## READING PASSAGE
Now suppose you live in Encinitas (or anywhere in the United States, for that matter). Your child is enrolled in the local school district, which has started a Kabbashtanga program as a result of a generous grant from Madonna and her fellow Kabbashtanga enthusiasts. Would you feel secure that the doctrine of the separation of church and school district has not been breached? I don't know, maybe you would; maybe you are one of those very open-minded people who are perpetually generous of spirit and mind, and who is willing to put your faith in the good sense of the school district officials. But surely we cannot expect every single parent to have this same attitude; surely it would be understandable if at least a few parents were to become a little suspicious and uneasy that Kabbalah may have been force-fed to their children...

## TASK OBJECTIVE
Copy word for word the part of the passage on the school district's Kabbashtanga program starting with "Now suppose you" and going on through "to their children...".

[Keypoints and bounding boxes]
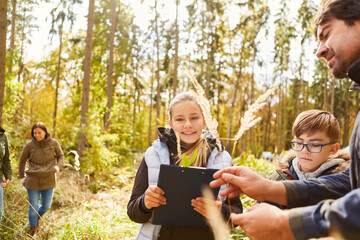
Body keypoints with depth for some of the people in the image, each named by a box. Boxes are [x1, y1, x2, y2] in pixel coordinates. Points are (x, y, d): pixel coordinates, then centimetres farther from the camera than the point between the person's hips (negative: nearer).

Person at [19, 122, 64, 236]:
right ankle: (32, 231, 30)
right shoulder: (29, 145, -9)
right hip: (33, 181, -2)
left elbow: (60, 155, 10)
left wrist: (58, 166, -9)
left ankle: (37, 219, 49)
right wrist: (21, 177, 10)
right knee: (33, 208, 6)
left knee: (46, 207, 14)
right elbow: (22, 161, 7)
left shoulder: (53, 143, -6)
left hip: (49, 181, 2)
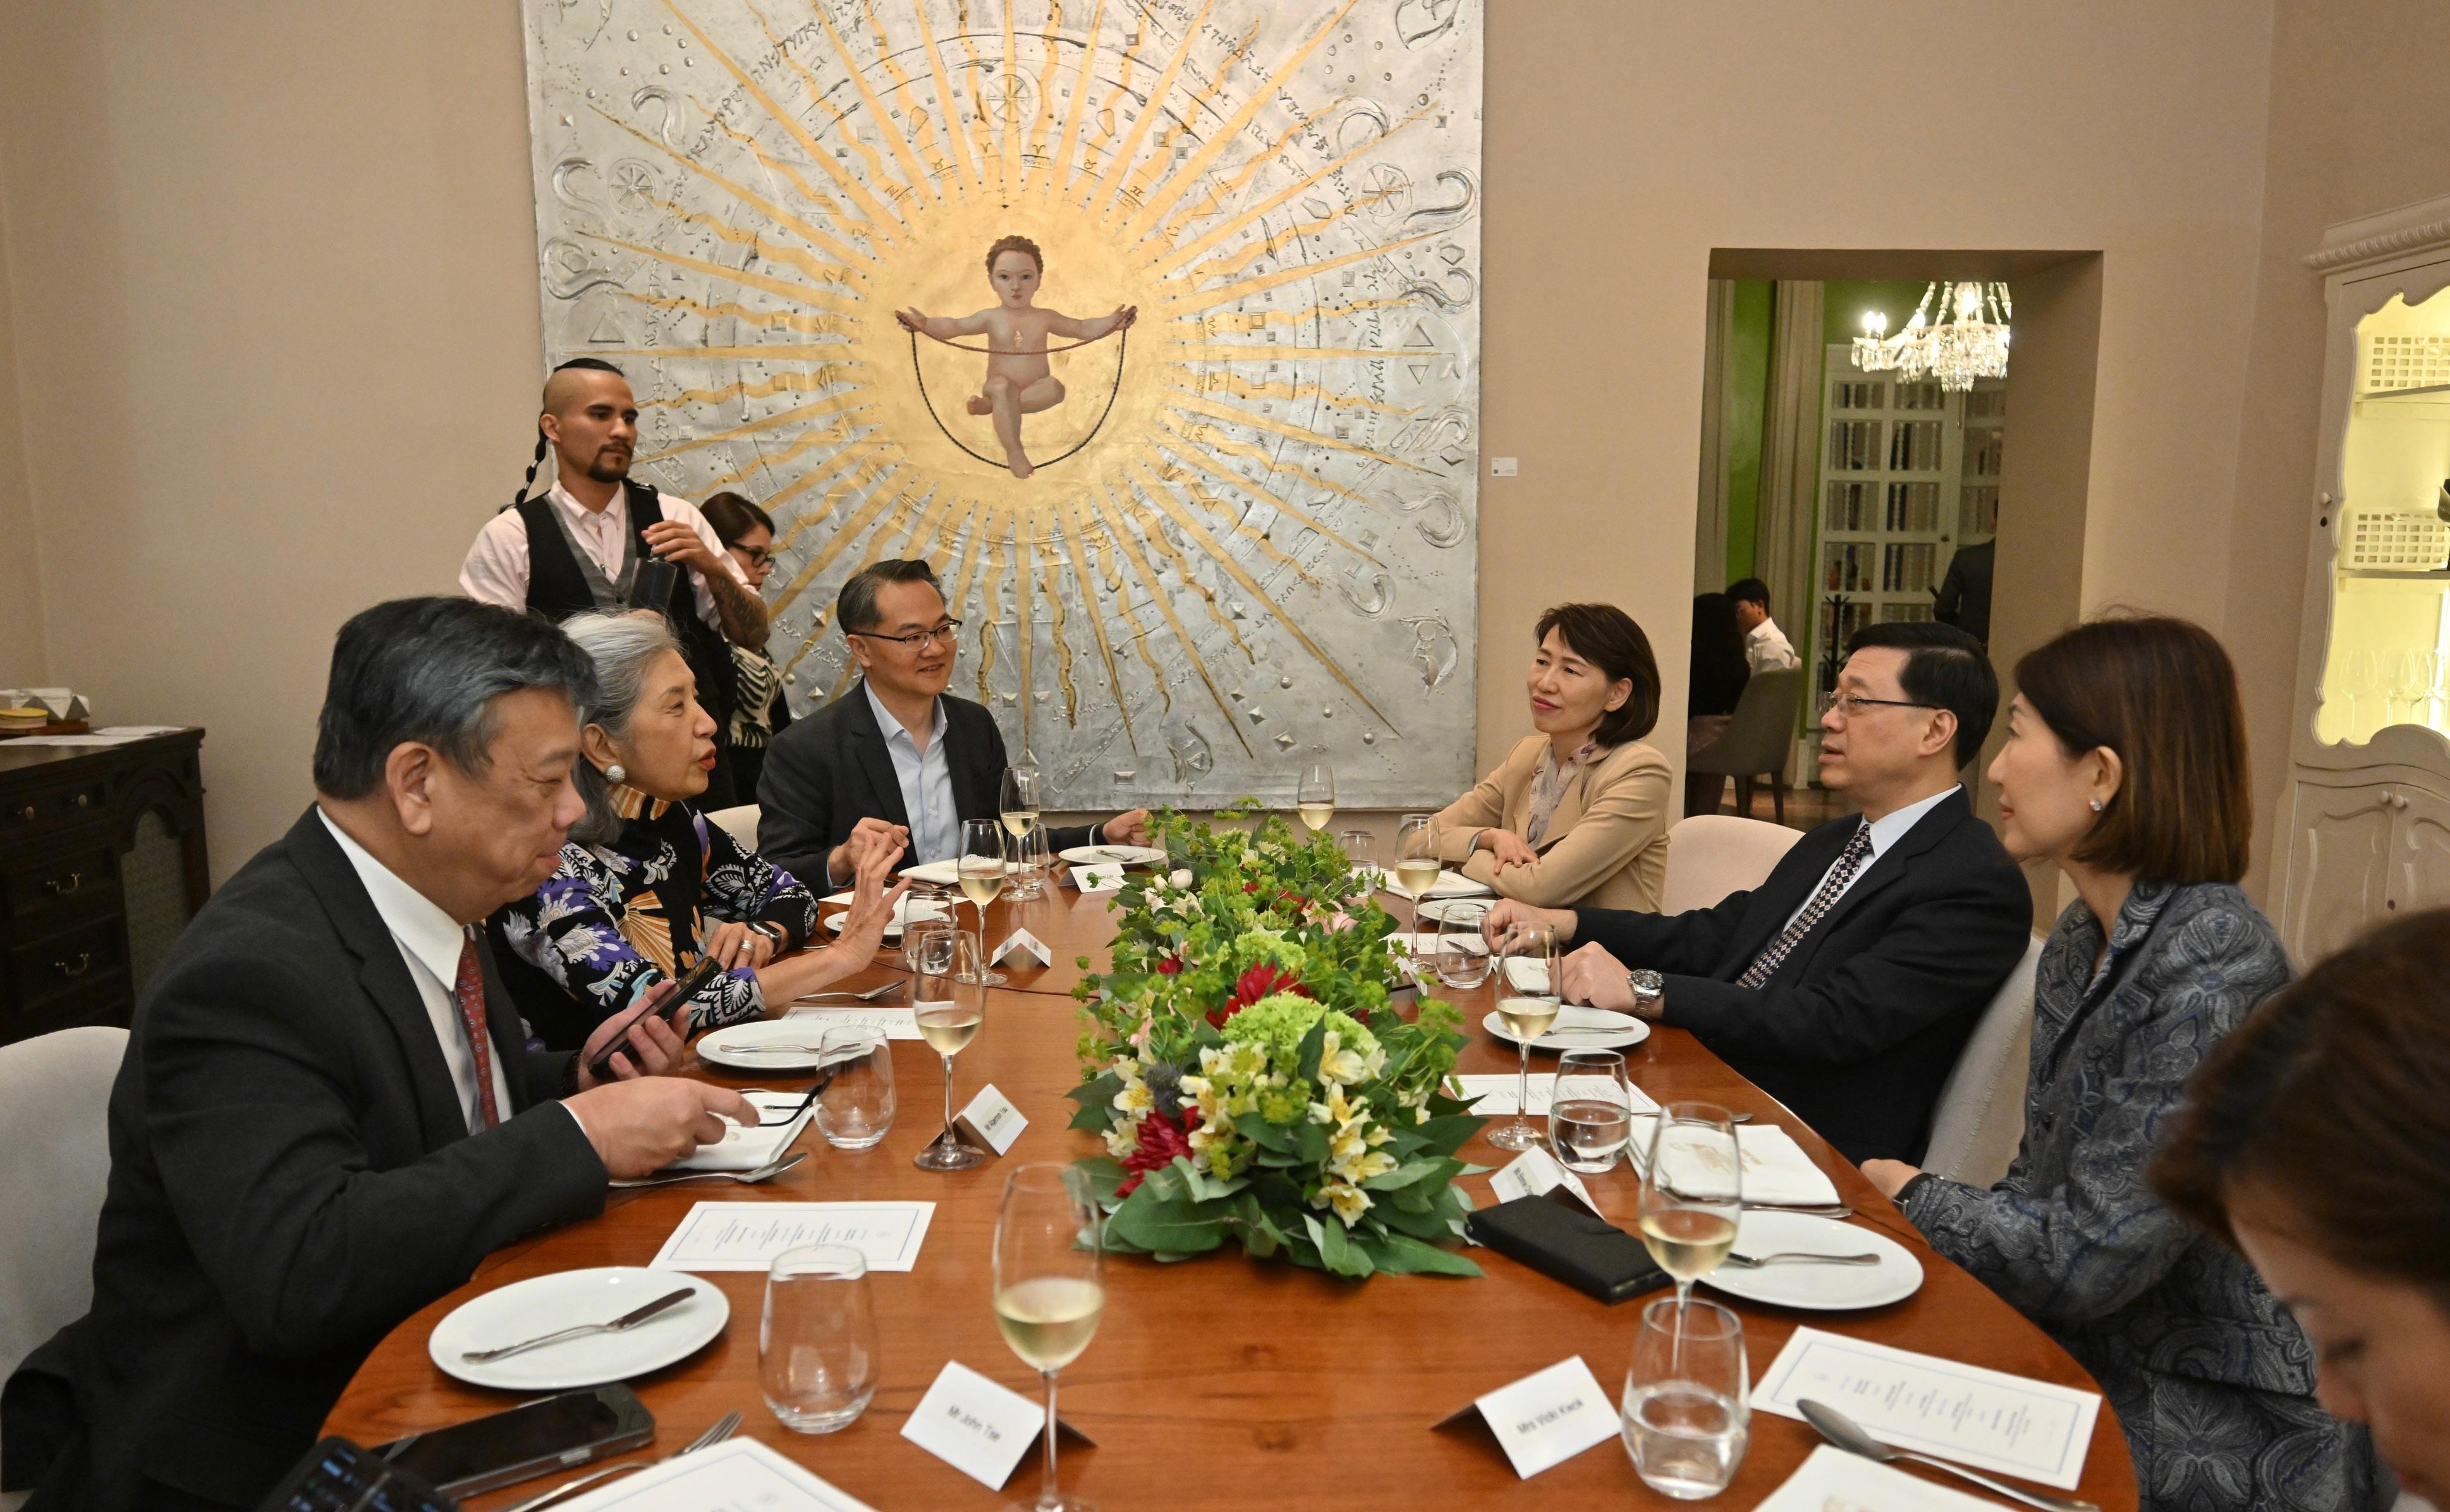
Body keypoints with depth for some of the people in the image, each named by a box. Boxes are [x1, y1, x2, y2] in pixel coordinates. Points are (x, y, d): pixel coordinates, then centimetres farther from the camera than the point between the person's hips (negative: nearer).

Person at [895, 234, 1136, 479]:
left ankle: (989, 405, -26)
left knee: (1055, 387, -31)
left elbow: (1083, 328, 10)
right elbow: (953, 326, -12)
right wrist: (926, 323, -31)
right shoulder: (991, 318, -1)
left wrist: (1112, 321, -6)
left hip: (1036, 390, 2)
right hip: (1001, 387, -2)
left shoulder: (1045, 318, 7)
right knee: (1002, 386, -37)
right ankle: (1013, 451, -31)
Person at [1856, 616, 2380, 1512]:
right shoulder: (2085, 936, 4)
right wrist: (1942, 1208, -10)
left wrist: (1913, 1197, -7)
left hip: (2214, 1432, -7)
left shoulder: (2215, 968, -23)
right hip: (2086, 1363, 7)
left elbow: (2085, 1261, -23)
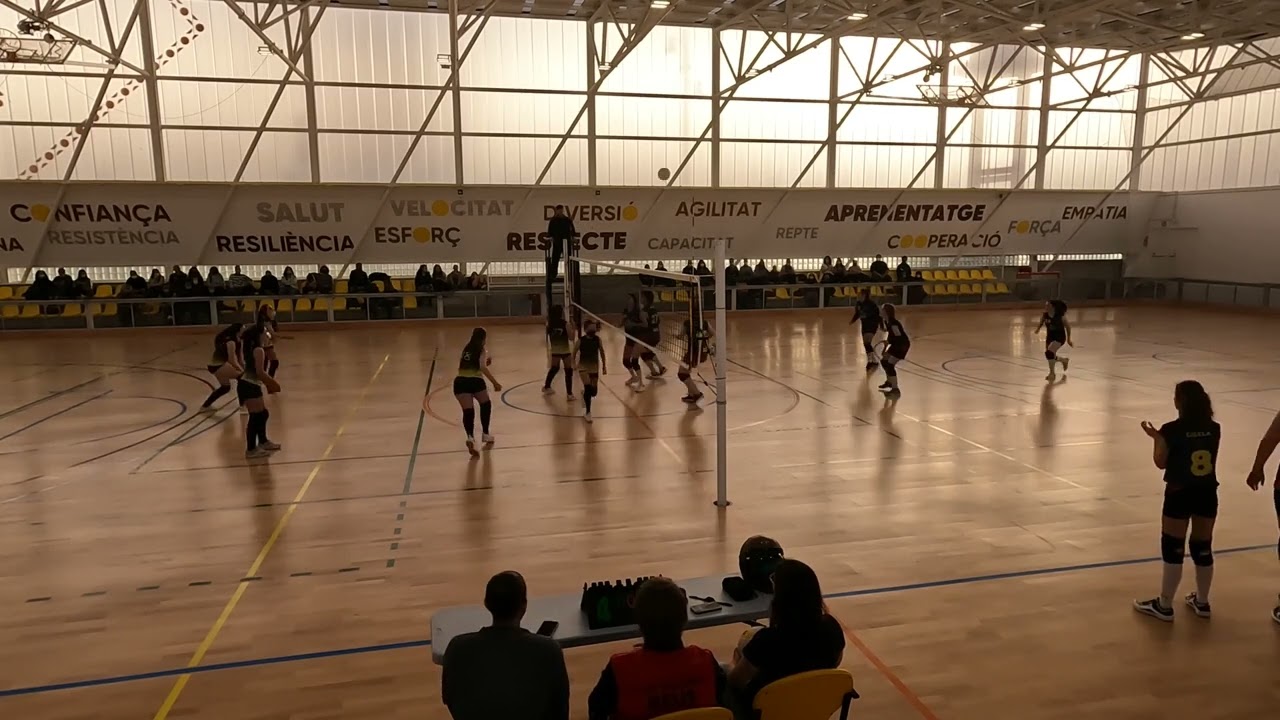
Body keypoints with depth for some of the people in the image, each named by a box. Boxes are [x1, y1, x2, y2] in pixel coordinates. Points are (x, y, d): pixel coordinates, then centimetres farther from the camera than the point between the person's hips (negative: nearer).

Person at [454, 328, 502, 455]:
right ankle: (485, 434, 30)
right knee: (486, 405, 24)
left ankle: (470, 437, -31)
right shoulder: (482, 351, 8)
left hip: (460, 381, 3)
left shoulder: (466, 349, 23)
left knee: (468, 411, -5)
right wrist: (495, 383, -9)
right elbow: (483, 368, -7)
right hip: (475, 381, -3)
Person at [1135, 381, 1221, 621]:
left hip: (1179, 494, -5)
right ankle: (1201, 602, 29)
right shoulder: (1214, 429, -1)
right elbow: (1208, 459, 12)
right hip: (1207, 493, 5)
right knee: (1203, 548, 16)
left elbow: (1160, 462, -6)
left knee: (1173, 549, 3)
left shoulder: (1172, 430, -14)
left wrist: (1155, 437, 6)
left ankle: (1164, 606, 10)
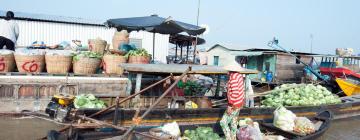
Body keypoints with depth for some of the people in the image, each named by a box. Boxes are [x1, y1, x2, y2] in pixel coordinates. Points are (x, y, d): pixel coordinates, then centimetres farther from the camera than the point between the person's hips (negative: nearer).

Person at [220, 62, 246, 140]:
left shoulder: (233, 78, -24)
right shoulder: (239, 76, 5)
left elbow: (235, 93, -28)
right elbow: (242, 90, 14)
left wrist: (230, 106, -23)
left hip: (234, 105, -10)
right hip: (239, 103, 10)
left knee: (223, 122, -3)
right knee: (233, 122, 20)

## TASK RESULT
Now suppose you live in Encinitas (or anywhere in the United States, for that matter). Your child is enrolled in the local school district, which has started a Kabbashtanga program as a result of a generous grant from Madonna and her fellow Kabbashtanga enthusiasts. Would you feel secure that the doctrine of the separation of church and school district has not been breached? I don't know, maybe you would; maybe you are one of those very open-minded people who are perpetually generous of spirit and mind, and who is willing to put your faith in the good sense of the school district officials. But surely we cannot expect every single parent to have this same attitude; surely it would be understandable if at least a few parents were to become a little suspicious and uneasy that Kabbalah may have been force-fed to their children...